The abundance of choice makes us try to speed this up and anticipate a quick connection with someone we don’t know at all, and we mistake this instantaneous chemistry for compatibility.

Chemistry or love, at first sight, is a horrible predictor of long-term compatibility and love.

It’s shows nothing about relationship compatibilities such as life goals, attachment styles, love languages, how someone deals with conflict, communication styles, and more.

The quick and more culture is leading us to less satisfaction and more failure in dating.

Here is why more choice is not better:


The more options we have, the more likely we are to be disappointed in our choices.

You never feel that you made the best decision, and you often wonder what better options you might have missed.

This causes dissatisfaction because of comparison and expectations that are infatuated.

It also leads to less willingness to invest the effort that a relationship requires as it can seem easier to jump to the next option, where we likely repeat the same patterns and end up in the same place.


Too much choice can cause anxiety for some.

The constant pressure to make decisions and decide based on lack of information and limited data causes anxiety.

The burden of too much choice can also make us overthink and doubt our decisions leading to further anxiety.


An excessive choice, such as dating apps, causes dehumanization as we no longer see people face-to-face and their emotional reactions.

Empathy is switched off, and we treat each other as disposable without any concern for the impact on the other.

We have become so accustomed to the abundance of choice.  

Today’s dating culture has created a slow decline in empathy and increased dehumanizing behavior.

We date multiple people at the same time with no regard for the impact on others.

Not to mention that it makes it harder to open up and create a real connection when you know others are checking out other options, and you might get dumped with a text message.

Both empathy and connection suffer from this.

The solution is what I call “one story at a time.”

Get to know one person, and then if it does not work out, go date someone else but give each other some time to get to know each other without the distraction of other options.

You will find more intimacy, safety, and empathy, and we sorely need that in both our dating lives and humanity.

Expectations impact satisfaction and romanization create an expectation that love should not take effort.

It should be effortless, and we fall in love and live happily ever after.

This is based on a fantasy that continues to cause pain and destruction in our dating lives and relationships.  

What people refer to as chemistry, love at first sight, etc., is chemical drug addiction.

It is the same as taking a drug, and as good as it might feel, it, like any drug, will not last, and it’s an obsession, and while in this state, you do not see who the other person is.

You see an idealized version that your mind carefully constructs based on stories you tell yourself.

Getting to know a person takes time.

I know we want to rush, but there are no shortcuts to love.

Love is safety/trust, vulnerability, acceptance, support, and all these take time and effort and are not quick.

They require a complex set of social and emotional skills.

Navigating romantic relationships is one of the most challenging tasks we will ever face.

Yes, we have been made to believe it should just work out automatically if we feel the “chemistry.”

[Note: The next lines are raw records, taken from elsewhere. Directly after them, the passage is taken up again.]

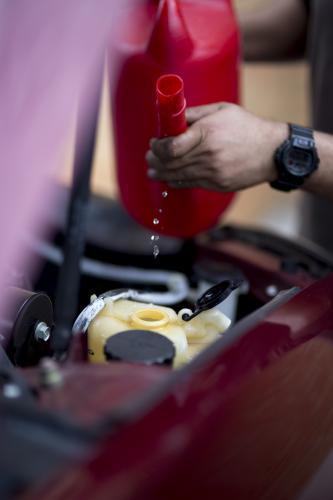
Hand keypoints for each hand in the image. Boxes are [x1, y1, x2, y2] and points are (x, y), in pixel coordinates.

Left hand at [146, 103, 287, 191]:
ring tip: (153, 171)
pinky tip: (170, 177)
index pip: (170, 146)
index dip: (157, 147)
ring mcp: (212, 172)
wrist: (272, 152)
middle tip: (149, 157)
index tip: (154, 143)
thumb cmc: (247, 127)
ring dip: (161, 173)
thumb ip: (195, 114)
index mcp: (206, 134)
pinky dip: (176, 181)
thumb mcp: (222, 110)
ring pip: (177, 176)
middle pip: (170, 163)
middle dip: (155, 160)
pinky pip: (190, 184)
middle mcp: (207, 155)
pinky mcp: (217, 184)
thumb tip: (172, 117)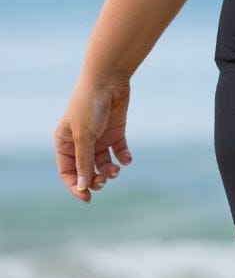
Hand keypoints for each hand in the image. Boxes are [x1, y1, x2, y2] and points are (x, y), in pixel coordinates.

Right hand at [54, 81, 132, 202]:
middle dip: (95, 178)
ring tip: (115, 170)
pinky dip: (123, 158)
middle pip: (86, 170)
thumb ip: (84, 162)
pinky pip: (118, 151)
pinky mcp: (115, 131)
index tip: (88, 198)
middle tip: (105, 179)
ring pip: (103, 162)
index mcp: (65, 142)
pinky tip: (126, 159)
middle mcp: (81, 142)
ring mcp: (99, 137)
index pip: (68, 172)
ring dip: (109, 170)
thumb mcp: (84, 136)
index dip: (76, 186)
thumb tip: (83, 187)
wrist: (108, 79)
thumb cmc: (89, 105)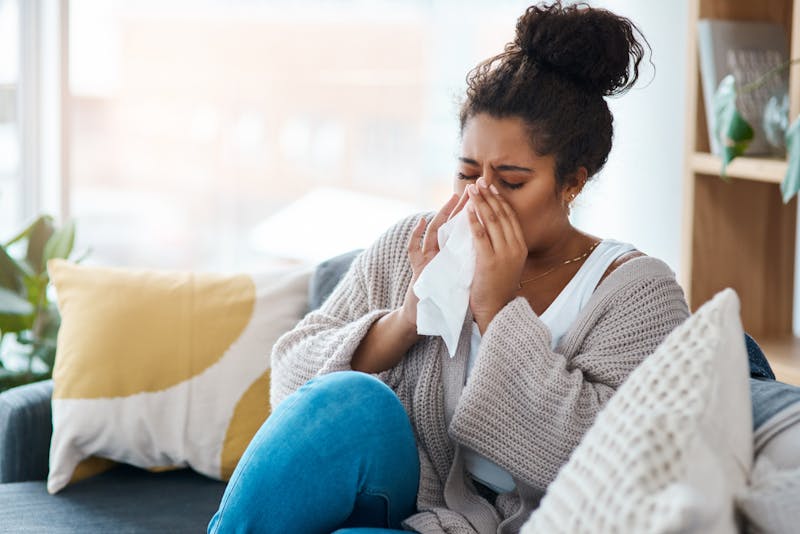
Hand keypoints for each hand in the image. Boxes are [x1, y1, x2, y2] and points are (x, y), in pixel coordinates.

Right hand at [400, 191, 468, 327]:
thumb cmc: (444, 294)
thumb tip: (486, 245)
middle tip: (467, 190)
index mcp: (450, 254)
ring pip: (432, 232)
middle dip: (457, 208)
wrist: (427, 313)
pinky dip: (415, 234)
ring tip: (448, 200)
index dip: (471, 214)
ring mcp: (426, 259)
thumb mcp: (460, 273)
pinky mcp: (417, 269)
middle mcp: (437, 253)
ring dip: (439, 215)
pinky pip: (413, 249)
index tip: (481, 197)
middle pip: (447, 225)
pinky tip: (420, 222)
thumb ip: (467, 258)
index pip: (461, 229)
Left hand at [465, 178, 526, 333]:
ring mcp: (504, 254)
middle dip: (489, 196)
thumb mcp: (507, 264)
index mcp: (521, 247)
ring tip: (472, 189)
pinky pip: (481, 235)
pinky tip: (468, 209)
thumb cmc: (497, 288)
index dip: (499, 200)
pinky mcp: (489, 261)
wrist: (496, 310)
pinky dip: (474, 220)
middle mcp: (515, 247)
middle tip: (479, 182)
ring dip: (481, 202)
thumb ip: (503, 246)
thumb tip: (494, 228)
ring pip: (492, 221)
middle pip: (502, 215)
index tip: (490, 187)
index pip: (510, 217)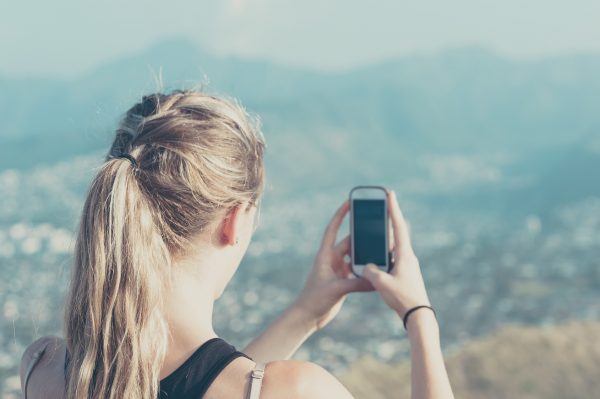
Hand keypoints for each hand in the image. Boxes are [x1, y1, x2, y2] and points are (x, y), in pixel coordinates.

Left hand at [292, 199, 372, 329]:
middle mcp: (332, 260)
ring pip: (356, 258)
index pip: (333, 229)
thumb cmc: (314, 299)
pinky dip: (367, 272)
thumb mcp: (336, 289)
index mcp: (325, 255)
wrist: (308, 316)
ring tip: (382, 249)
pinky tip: (379, 271)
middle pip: (350, 243)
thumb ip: (355, 283)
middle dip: (362, 237)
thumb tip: (374, 279)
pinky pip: (358, 273)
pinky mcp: (344, 282)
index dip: (340, 215)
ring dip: (366, 255)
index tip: (349, 202)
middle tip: (378, 228)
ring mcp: (338, 270)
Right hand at [361, 190, 431, 317]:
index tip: (390, 194)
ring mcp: (407, 265)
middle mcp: (408, 257)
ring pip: (393, 248)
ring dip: (384, 240)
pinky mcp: (405, 274)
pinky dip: (383, 256)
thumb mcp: (382, 283)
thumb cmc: (402, 298)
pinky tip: (374, 259)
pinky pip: (392, 259)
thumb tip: (366, 265)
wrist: (418, 315)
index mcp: (404, 254)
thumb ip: (370, 271)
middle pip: (396, 233)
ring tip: (373, 231)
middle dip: (388, 220)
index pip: (398, 226)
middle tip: (382, 206)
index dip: (393, 209)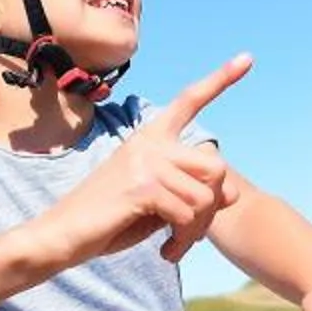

Two people with different backgrounds, expectations, attachment styles, love languages, needs, boundaries, and goals are bound to misunderstand each other and have conflict and disagreements.

This is natural, and if you had been given the skills to navigate this, these moments are opportunities for more connection.

Instead, they often cause relationships to fall apart because we don’t know how to navigate them.

Before we date anyone else and involve other people, we should focus on ourselves and gain self-awareness.

That is an essential skill to relate well with others.

No one can read your mind, so if you don’t know your expectations, needs, boundaries, triggers, love language, and goals, you will be unlikely to get what you want from a relationship.

Relationships are not meant to be easy, and more choice does not equal more satisfaction.